Stored items from a collection
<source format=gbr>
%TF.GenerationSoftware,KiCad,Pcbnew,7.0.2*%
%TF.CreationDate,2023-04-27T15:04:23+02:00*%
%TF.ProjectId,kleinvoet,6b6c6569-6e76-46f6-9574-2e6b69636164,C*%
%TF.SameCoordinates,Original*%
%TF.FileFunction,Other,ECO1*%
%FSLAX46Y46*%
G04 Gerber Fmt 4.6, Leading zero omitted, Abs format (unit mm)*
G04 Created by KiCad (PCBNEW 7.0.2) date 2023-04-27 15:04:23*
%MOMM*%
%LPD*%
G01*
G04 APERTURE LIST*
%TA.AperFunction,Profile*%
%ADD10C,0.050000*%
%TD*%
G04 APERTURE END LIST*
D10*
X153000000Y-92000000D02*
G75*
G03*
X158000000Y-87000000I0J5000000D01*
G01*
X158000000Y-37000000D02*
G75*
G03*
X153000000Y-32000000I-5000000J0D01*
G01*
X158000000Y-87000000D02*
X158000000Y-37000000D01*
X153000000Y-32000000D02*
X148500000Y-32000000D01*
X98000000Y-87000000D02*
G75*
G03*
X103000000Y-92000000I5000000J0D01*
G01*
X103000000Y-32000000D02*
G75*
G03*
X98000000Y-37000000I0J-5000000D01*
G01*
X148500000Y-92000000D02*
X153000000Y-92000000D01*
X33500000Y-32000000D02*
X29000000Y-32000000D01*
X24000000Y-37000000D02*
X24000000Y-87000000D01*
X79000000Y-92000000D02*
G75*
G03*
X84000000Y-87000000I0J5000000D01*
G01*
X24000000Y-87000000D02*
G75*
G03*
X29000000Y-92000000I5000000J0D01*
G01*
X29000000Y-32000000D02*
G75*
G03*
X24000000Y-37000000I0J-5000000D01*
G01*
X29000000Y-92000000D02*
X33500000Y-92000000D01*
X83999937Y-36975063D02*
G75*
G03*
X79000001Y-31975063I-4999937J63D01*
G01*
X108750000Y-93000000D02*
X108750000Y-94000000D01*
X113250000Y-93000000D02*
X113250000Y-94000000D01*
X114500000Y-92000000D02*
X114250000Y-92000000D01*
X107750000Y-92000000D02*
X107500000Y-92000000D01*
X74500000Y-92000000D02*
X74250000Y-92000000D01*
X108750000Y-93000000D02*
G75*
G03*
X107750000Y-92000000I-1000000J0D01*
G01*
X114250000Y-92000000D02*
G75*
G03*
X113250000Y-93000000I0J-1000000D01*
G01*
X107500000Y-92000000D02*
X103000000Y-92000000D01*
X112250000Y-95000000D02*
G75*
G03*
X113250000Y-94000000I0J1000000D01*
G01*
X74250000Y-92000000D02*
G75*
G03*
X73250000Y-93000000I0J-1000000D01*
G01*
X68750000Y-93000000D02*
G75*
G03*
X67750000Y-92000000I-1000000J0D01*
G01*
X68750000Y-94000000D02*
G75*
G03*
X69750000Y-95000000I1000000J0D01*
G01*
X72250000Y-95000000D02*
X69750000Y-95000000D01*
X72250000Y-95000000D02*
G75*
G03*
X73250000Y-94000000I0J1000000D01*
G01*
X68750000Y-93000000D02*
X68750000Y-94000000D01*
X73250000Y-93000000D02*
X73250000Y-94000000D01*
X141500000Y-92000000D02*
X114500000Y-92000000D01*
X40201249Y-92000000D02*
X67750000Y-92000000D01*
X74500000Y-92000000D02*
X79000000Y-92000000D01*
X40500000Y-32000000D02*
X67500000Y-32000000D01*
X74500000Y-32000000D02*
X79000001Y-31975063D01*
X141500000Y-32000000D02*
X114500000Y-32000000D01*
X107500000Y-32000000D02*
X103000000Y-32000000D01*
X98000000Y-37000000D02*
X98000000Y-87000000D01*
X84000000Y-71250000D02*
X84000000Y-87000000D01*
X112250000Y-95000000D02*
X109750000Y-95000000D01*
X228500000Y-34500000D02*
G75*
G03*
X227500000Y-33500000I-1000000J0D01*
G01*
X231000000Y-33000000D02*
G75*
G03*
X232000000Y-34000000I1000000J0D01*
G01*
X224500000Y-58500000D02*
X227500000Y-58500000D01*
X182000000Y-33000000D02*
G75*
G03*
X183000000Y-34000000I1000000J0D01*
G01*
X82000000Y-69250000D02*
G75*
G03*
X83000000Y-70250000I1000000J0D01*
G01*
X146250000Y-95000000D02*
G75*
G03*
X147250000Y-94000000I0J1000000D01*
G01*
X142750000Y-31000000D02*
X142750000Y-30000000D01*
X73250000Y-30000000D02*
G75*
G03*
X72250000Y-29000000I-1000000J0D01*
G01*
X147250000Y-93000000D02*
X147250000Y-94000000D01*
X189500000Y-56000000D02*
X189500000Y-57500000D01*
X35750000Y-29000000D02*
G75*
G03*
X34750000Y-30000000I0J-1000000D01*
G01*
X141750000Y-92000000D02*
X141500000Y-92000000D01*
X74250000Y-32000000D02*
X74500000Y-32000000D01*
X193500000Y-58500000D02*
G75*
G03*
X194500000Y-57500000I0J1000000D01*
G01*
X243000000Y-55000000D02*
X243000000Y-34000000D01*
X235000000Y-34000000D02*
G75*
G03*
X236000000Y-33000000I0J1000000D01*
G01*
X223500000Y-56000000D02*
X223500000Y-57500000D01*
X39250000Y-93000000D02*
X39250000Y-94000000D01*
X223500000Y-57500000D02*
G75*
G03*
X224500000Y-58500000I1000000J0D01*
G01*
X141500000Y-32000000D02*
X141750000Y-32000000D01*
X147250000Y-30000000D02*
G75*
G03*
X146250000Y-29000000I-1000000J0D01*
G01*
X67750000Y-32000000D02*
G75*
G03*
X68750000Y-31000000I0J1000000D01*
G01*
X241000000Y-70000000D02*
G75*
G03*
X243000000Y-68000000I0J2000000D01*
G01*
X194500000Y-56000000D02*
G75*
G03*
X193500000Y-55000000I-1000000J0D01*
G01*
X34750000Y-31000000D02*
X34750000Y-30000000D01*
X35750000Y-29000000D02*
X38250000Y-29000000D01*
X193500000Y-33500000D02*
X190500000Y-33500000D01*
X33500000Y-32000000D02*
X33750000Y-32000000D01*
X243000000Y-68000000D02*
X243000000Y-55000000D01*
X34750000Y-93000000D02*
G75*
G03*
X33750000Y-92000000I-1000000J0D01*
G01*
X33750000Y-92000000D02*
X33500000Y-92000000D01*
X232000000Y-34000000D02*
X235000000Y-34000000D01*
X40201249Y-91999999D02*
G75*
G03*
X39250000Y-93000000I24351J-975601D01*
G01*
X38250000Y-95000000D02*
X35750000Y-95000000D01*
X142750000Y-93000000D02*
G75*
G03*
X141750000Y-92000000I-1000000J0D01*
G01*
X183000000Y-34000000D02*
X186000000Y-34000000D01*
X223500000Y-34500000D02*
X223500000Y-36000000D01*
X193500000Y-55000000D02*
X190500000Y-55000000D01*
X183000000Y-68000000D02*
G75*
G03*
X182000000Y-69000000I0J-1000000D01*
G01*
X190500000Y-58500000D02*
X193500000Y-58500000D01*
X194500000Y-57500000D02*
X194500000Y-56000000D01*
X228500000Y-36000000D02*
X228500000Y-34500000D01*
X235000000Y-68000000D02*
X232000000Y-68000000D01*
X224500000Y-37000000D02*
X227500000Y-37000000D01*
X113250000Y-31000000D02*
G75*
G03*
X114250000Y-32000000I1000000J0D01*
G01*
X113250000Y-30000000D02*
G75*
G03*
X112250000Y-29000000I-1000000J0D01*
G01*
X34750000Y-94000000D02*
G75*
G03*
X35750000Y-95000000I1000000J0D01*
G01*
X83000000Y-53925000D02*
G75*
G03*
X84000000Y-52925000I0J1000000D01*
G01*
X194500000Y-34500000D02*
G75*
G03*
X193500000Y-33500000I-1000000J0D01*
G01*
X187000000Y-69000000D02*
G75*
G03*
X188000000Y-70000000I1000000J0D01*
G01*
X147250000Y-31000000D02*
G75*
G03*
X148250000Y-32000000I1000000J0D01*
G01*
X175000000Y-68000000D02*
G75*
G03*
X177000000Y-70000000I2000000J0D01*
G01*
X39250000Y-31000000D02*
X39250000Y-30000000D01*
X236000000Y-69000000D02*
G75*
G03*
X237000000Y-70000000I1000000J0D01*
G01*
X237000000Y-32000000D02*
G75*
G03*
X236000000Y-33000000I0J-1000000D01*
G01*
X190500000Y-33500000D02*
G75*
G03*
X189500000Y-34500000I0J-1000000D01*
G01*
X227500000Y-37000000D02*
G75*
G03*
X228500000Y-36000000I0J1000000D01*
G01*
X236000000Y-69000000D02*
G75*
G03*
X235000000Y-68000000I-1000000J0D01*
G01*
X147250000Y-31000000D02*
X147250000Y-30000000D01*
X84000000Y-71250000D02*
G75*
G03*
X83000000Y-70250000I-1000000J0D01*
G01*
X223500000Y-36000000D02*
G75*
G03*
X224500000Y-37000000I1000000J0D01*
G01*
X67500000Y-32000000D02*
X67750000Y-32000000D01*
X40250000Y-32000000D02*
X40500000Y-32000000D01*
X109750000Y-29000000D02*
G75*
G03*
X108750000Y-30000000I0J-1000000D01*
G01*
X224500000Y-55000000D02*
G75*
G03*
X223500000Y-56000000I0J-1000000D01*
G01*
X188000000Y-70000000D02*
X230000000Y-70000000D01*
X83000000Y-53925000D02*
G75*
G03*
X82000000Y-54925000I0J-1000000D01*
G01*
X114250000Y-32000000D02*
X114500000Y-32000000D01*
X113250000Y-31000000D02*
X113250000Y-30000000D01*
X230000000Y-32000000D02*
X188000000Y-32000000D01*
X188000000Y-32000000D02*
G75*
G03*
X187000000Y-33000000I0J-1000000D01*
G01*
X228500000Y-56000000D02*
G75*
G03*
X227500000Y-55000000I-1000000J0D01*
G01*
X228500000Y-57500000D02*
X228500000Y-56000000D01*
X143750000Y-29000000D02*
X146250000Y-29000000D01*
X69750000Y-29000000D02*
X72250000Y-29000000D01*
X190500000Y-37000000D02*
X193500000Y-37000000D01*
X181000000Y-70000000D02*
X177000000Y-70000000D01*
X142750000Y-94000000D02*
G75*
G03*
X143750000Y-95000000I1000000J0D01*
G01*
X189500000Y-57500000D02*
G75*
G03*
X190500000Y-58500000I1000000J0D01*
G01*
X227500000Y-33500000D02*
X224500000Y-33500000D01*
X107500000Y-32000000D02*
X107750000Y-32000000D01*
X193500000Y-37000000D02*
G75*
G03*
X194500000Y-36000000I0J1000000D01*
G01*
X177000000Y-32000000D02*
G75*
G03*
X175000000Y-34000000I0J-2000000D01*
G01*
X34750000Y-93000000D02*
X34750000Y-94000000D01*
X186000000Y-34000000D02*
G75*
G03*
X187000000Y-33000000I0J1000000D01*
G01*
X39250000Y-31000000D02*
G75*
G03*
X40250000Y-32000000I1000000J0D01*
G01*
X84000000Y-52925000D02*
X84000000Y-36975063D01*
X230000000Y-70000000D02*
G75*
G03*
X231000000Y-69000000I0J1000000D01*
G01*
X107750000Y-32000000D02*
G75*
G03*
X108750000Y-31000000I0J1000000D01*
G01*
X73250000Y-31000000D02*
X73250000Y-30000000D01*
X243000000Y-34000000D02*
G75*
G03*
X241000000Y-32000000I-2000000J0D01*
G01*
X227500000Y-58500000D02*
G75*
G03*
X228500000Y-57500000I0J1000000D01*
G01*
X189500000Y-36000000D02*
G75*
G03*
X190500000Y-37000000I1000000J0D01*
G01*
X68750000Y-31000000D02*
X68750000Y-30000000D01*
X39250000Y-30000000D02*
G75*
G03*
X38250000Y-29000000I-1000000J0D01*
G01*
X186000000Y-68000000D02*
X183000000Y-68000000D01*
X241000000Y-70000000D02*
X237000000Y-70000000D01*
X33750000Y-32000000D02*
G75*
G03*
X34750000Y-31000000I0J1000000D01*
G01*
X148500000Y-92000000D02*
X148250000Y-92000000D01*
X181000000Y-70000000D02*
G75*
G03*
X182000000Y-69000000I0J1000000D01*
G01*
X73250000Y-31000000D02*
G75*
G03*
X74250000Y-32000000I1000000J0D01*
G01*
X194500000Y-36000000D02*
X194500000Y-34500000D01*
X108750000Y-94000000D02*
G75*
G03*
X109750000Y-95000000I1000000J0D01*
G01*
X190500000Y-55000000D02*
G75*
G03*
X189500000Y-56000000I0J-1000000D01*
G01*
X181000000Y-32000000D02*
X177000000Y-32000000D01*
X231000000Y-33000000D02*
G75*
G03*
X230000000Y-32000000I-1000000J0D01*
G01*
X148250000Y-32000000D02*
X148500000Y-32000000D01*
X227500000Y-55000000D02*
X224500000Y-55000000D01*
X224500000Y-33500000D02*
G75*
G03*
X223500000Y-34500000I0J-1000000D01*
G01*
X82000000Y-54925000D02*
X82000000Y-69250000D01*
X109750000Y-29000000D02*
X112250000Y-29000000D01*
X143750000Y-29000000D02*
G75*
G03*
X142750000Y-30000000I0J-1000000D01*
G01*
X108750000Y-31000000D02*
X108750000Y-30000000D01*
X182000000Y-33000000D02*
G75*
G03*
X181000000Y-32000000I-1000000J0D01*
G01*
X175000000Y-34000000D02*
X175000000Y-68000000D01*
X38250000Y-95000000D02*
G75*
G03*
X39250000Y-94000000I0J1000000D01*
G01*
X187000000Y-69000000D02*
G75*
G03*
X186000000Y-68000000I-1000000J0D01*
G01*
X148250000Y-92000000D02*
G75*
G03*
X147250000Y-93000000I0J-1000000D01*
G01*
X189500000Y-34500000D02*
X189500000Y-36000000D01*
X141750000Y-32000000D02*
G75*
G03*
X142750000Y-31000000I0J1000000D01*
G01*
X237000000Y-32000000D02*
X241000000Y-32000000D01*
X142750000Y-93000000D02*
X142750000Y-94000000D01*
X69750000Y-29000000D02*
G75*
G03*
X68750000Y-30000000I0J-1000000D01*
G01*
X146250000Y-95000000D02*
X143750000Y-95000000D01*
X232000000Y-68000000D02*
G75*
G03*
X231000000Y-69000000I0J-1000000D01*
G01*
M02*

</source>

* * *

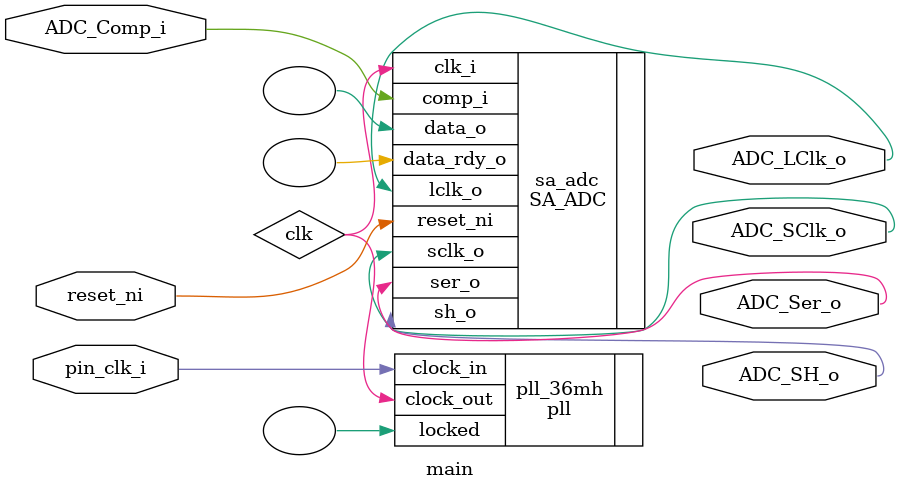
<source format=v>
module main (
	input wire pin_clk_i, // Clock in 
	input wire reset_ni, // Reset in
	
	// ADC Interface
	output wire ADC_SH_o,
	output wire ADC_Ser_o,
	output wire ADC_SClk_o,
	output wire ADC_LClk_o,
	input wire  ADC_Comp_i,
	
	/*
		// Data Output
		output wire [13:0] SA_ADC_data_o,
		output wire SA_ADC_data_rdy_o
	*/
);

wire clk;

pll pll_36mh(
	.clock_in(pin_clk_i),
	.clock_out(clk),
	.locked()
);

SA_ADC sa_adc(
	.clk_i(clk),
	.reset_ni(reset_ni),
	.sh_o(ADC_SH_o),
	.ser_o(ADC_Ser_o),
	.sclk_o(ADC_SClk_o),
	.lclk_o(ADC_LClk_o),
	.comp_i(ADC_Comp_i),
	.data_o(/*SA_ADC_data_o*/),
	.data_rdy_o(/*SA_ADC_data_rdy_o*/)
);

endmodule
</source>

---

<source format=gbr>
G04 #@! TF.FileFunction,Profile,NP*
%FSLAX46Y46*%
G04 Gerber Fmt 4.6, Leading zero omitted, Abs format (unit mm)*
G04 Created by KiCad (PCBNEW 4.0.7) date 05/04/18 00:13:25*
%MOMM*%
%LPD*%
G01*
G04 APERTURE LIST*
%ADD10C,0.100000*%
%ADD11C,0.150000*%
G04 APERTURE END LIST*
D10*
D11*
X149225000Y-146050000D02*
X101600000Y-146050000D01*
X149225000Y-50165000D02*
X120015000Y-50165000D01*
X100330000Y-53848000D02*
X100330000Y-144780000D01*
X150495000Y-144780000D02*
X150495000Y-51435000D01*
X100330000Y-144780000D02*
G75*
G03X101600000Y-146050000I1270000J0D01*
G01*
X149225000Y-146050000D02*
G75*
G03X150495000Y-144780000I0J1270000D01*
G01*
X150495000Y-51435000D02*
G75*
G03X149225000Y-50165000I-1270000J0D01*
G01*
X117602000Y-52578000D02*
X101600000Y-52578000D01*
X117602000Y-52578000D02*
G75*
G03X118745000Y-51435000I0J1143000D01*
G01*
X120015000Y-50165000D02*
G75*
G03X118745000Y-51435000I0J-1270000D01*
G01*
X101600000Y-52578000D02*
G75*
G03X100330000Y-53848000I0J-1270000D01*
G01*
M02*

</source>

Job —
Lines with "FileFunction" in them are what the answer must contain; copy each from the records above.

Task answer —
%TF.FileFunction,Other,ECO1*%
G04 #@! TF.FileFunction,Profile,NP*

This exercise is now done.